EXERCISE GOAL
In the entries that follow, find the line containing "Uncategorized"; from there, copy every line exactly through the line containing "or fluted headboards, layered".

EXERCISE INPUT
____

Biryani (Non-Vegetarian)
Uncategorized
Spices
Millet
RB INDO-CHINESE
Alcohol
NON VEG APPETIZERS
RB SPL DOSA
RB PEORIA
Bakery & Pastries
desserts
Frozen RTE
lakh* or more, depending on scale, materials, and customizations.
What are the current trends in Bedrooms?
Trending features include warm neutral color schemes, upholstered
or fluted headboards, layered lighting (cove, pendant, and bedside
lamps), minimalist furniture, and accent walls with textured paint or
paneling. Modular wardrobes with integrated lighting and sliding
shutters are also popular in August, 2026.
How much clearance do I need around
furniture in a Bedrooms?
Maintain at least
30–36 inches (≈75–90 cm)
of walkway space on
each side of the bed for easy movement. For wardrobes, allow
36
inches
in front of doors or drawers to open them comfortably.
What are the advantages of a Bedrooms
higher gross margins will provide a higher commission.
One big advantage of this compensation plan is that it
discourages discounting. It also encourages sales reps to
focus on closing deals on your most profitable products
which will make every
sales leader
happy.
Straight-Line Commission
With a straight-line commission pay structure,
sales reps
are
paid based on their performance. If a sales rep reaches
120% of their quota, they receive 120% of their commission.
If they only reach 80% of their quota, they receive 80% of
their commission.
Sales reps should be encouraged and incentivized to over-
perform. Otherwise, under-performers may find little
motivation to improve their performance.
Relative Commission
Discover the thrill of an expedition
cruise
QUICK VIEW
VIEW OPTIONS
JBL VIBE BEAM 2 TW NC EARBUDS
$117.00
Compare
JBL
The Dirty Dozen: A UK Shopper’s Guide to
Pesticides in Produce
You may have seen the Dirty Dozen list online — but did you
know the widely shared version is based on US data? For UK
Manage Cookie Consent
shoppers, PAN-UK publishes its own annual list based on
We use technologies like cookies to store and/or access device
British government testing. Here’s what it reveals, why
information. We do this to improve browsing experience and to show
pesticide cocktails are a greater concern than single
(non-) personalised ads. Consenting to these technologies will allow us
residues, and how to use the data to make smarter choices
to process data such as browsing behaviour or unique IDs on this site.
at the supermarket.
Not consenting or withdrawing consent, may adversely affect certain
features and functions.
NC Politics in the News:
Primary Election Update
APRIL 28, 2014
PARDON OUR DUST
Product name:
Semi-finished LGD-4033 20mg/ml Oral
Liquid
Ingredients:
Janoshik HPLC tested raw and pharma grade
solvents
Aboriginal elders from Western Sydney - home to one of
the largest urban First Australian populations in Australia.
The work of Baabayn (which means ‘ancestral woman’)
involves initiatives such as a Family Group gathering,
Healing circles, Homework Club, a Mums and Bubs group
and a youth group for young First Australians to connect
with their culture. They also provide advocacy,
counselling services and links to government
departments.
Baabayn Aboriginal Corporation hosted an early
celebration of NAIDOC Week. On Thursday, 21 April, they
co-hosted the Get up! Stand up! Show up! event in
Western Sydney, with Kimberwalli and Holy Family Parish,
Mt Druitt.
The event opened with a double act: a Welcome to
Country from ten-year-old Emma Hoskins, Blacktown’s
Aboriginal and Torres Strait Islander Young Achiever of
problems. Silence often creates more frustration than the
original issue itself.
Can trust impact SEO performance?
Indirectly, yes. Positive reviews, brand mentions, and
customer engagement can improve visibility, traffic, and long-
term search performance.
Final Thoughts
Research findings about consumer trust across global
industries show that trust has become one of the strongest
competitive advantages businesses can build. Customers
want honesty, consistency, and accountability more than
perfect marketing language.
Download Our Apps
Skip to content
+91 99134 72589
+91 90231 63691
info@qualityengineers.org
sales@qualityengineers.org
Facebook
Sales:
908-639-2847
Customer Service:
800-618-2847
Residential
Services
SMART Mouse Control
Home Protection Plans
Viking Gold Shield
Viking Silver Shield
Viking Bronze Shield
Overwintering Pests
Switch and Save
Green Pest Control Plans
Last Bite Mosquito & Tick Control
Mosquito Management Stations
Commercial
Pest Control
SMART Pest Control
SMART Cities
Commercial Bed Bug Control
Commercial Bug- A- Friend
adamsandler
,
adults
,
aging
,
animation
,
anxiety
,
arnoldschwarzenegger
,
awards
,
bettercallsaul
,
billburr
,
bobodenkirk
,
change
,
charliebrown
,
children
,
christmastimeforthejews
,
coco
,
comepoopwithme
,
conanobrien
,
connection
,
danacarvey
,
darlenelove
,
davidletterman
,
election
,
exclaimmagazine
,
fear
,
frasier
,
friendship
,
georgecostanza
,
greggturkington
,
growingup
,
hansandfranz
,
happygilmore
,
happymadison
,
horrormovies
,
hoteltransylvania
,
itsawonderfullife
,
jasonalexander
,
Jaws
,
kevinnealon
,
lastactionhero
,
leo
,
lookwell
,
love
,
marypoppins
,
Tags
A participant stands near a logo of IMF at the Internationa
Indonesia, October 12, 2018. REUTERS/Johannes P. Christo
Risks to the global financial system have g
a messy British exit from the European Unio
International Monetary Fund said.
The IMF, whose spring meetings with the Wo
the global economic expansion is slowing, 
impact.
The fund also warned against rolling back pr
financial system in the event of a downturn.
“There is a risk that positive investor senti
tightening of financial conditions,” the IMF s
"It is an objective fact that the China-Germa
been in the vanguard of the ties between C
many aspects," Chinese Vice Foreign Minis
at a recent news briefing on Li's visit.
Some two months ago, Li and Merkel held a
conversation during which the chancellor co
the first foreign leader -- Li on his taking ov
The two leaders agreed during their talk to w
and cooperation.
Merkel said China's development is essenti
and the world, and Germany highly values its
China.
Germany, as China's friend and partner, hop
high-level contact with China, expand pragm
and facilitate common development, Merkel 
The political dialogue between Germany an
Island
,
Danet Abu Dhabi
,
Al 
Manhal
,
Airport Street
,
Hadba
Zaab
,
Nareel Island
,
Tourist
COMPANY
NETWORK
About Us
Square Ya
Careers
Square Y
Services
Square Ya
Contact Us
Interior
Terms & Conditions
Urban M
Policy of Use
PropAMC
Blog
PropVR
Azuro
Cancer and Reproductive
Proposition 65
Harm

____

RESPONSE TO THIS TASK
Uncategorized
Spices
Millet
RB INDO-CHINESE
Alcohol
NON VEG APPETIZERS
RB SPL DOSA
RB PEORIA
Bakery & Pastries
desserts
Frozen RTE
lakh* or more, depending on scale, materials, and customizations.
What are the current trends in Bedrooms?
Trending features include warm neutral color schemes, upholstered
or fluted headboards, layered lighting (cove, pendant, and bedside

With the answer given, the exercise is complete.